The Catholics are who taught me, nearly 40 years ago now, the Enneagram, and so often when I am reading Merton, the number 7 pops into my head because he is so very much a 7 personality type. Sevens are the philosophers and talkers. To me, Merton seems to have been arrested in his development as a Catholic, and probably was bored, frankly, given that he’d literally written all there was to say about being a Catholic. I’m sad we didn’t get to see how Merton would have evolved, if he were to have evolved: He might have kept with the Catholic Church and tried to ram Buddhism down the Vatican’s throat, in a manner of speaking.
Merton’s death has fascinated me ever since years ago I heard the conspiracy theory that the CIA electrocuted Merton to death by throwing a space heater into the tub with him in it because of his outspoken (and eloquent) opposition to the Viet Nam War. After reading reporter Sy Hersh’s autobiography and watching Laura Poitras’s documentary Cover Up, about Hersh’s reporting on Vietnam, I have no problem believing the weirdoes in the CIA were so full of themselves and their circle jerk war that a mouthy monk would easily be a target.
But it’s just a theory.
My take away after slogging through a third of Merton’s self-story, but also some of his more academic works on Catholicism, is that Merton was achingly intelligent, and had been exposed to so many great works of art, literature, and systems of thought, that he could cast a spell of smart over you, but in the end, what did he really believe?
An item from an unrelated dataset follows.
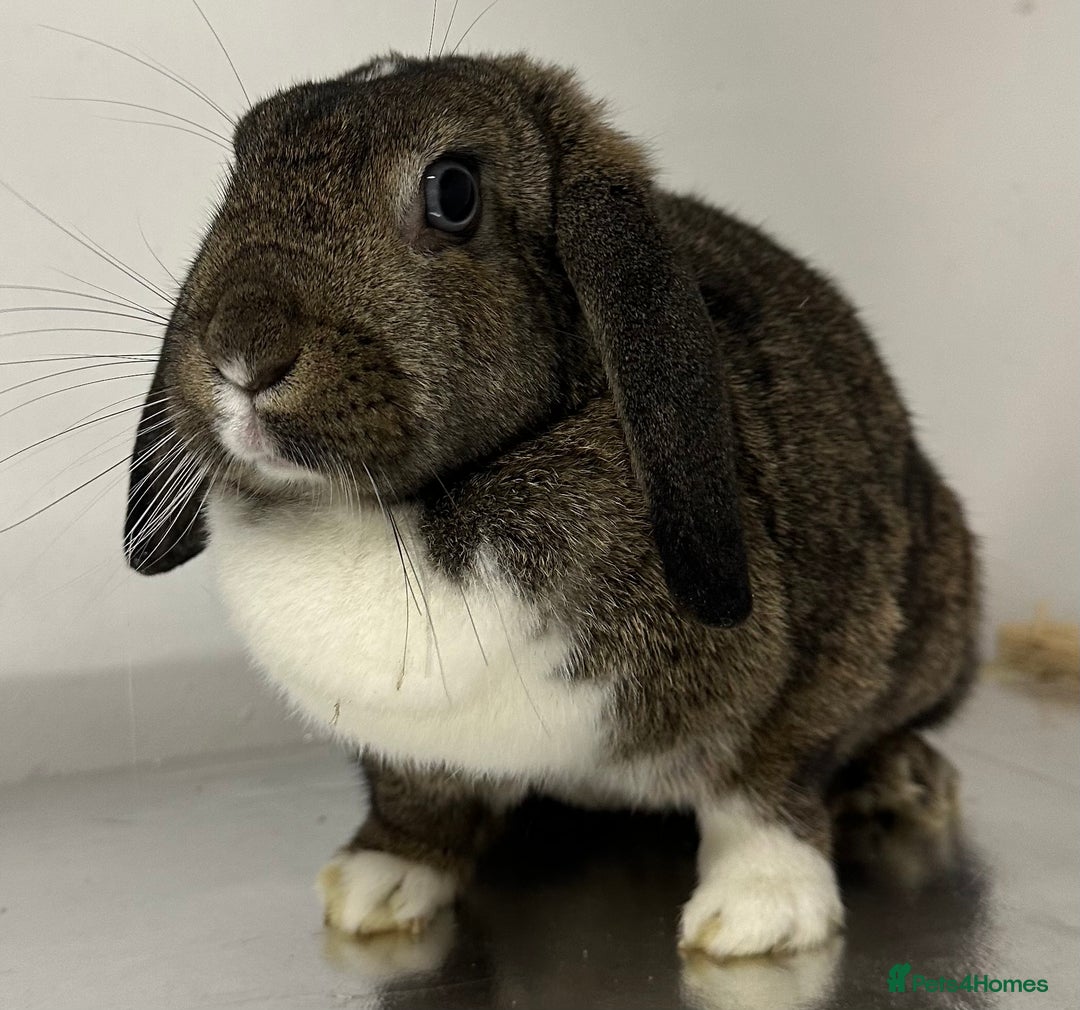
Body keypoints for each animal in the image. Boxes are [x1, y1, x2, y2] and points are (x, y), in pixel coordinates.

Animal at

I don’t think even he knew at the time of his death, untimely and unexpected as it was.
I can’t help but equate Merton with other great minds that were ever-evolving but did not necessarily find resolution. Leonard Bernstein, another personality type seven by my reckoning, comes to mind because of his obvious greatness undermined by his restlessness—not that we suffered for that.
My God, what would the world be like without West Side Story in it? John Lennon, too, could be compared to Merton in that he was also still evolving his philosophy on life, and all its iterations he made public. It’s always made me mad we didn’t get to know whether he would turn out to be an obnoxious troll on society, or a deep thinker who could lead people to work it out, like Bono has proven he is capable of doing.
But I’m also reminded of religious historian and author Karen Armstrong, the former Catholic nun who eventually left the Church due to her religious order actually being a hot bed of abuse, but whose mind was already on to the next thing beyond Catholicism, it seems. She has alighted on the way of compassion as her path of belief, which is possibly where Merton was headed, but we’ll never know.